Find the coefficient of x^5 in the expansion of (3x + 2)^6.

Find the coefficient of x^5 in the expansion of (3x + 2)^6.

Step 1: Identify the expression we need to expand, which is (3x + 2)^6.
Step 2: Recognize that we want the coefficient of x^5 in this expansion.
Step 3: Use the Binomial Theorem, which states that (a + b)^n = Σ (C(n, k) * a^(n-k) * b^k) for k = 0 to n.
Step 4: In our case, a = 3x, b = 2, and n = 6.
Step 5: We need to find the term where the power of x is 5. This happens when we take (3x)^(5) and (2)^(1).
Step 6: The term we are interested in is C(6, 5) * (3x)^5 * (2)^1.
Step 7: Calculate C(6, 5), which is the number of ways to choose 5 items from 6. This equals 6.
Step 8: Calculate (3)^5, which is 3 * 3 * 3 * 3 * 3 = 243.
Step 9: Calculate (2)^1, which is simply 2.
Step 10: Now, multiply these values together: 6 * 243 * 2.
Step 11: First, multiply 6 * 243 to get 1458.
Step 12: Then, multiply 1458 * 2 to get 2916.
Step 13: Therefore, the coefficient of x^5 in the expansion of (3x + 2)^6 is 2916.

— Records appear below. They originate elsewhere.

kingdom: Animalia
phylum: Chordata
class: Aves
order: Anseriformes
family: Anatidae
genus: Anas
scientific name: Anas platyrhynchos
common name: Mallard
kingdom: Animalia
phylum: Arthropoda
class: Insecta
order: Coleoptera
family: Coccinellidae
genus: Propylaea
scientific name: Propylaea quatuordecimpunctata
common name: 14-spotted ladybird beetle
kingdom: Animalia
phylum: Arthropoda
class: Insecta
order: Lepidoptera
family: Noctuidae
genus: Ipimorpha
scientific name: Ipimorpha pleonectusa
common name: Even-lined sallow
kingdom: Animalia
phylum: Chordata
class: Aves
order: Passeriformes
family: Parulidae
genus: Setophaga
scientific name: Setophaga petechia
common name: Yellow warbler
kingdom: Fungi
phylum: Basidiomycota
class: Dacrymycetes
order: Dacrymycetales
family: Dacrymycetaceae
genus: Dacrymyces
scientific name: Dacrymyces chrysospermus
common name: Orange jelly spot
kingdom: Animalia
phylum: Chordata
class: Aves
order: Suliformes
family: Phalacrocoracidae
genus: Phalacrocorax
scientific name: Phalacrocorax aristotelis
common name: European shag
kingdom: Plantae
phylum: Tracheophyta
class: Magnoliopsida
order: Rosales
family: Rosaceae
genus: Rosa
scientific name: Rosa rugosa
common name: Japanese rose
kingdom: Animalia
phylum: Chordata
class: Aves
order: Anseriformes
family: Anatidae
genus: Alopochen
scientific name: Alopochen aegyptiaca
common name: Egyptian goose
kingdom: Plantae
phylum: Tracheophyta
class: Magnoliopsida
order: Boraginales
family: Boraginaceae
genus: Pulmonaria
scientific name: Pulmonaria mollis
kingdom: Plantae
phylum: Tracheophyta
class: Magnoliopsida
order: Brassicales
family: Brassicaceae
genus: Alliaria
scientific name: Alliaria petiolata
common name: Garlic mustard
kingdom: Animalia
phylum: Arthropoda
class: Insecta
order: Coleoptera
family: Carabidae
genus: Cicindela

Binomial Expansion – The question tests the understanding of the binomial theorem, which allows for the expansion of expressions of the form (a + b)^n.
Combination Formula – The use of the combination formula C(n, k) to determine the number of ways to choose k successes in n trials is essential for finding the correct term in the expansion.
Coefficient Calculation – The calculation of coefficients involves multiplying the combination by the appropriate powers of the terms in the binomial expression.